The Romans were the first people to give Britain shape. They occupied it for 400 years, but after they withdrew the order they had created collapsed into chaos. Slowly, very slowly, order began to return. It came first through the messages of the Christian missionaries, particularly Saint Augustine, who brought back the ideas of Rome, by then a Christian city, to the island which had been abandoned 200 years before. It was enlarged and developed by the Anglo-Saxon kings, the greatest of whom was Alfred the Great, King of Wessex.
Britain succumbed to invasion for the last time in 1066 when the Normans became its rulers, destroyed the Anglo-Saxon way of life and started to lay the foundations of the medieval state. The Catholic Church and the monarchy held the country in their grasp until the Reformation broke them apart. Henry VIII’s dissolution of the monasteries in the sixteenth century was one of the most important acts in a process which would see the evolution of Britain into a nation state. Shakespeare helped give that nation its tongue.
In 1707 Britain joined with Scotland, but managed its relationship with its other neighbour, Ireland, far less successfully.
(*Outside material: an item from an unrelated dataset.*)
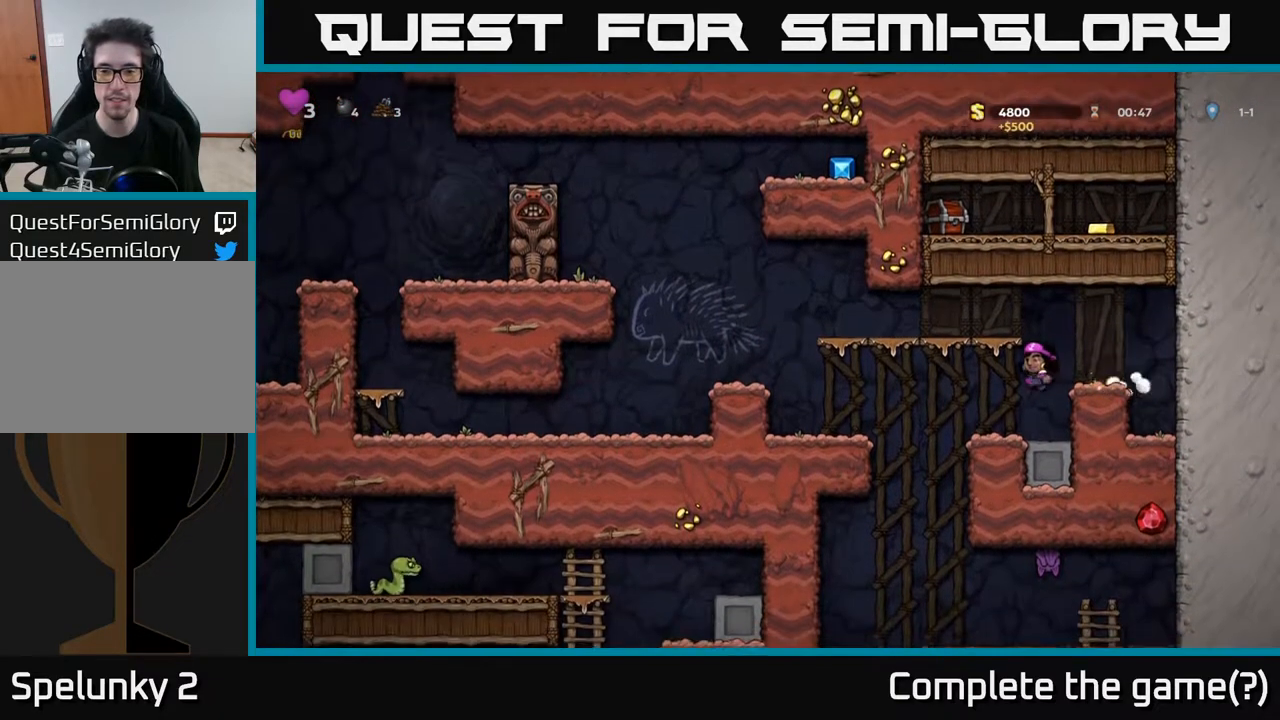
{"buttons": ["DPAD_LEFT"], "left_stick": "center", "right_stick": "center", "events": [[150, "DPAD_LEFT", "down"]]}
The failure of the Home Rule movement in the nineteenth century would have disastrous consequences for both countries in the twentieth.
Today, in the twenty-first century, Britain is a part of Europe and shares its national aspirations with twenty-seven other countries. The island which carved its identity by withdrawing from the shifts and changes of a continent in turmoil has re-entered the arena from which it came. Once again Britain is replanting its roots.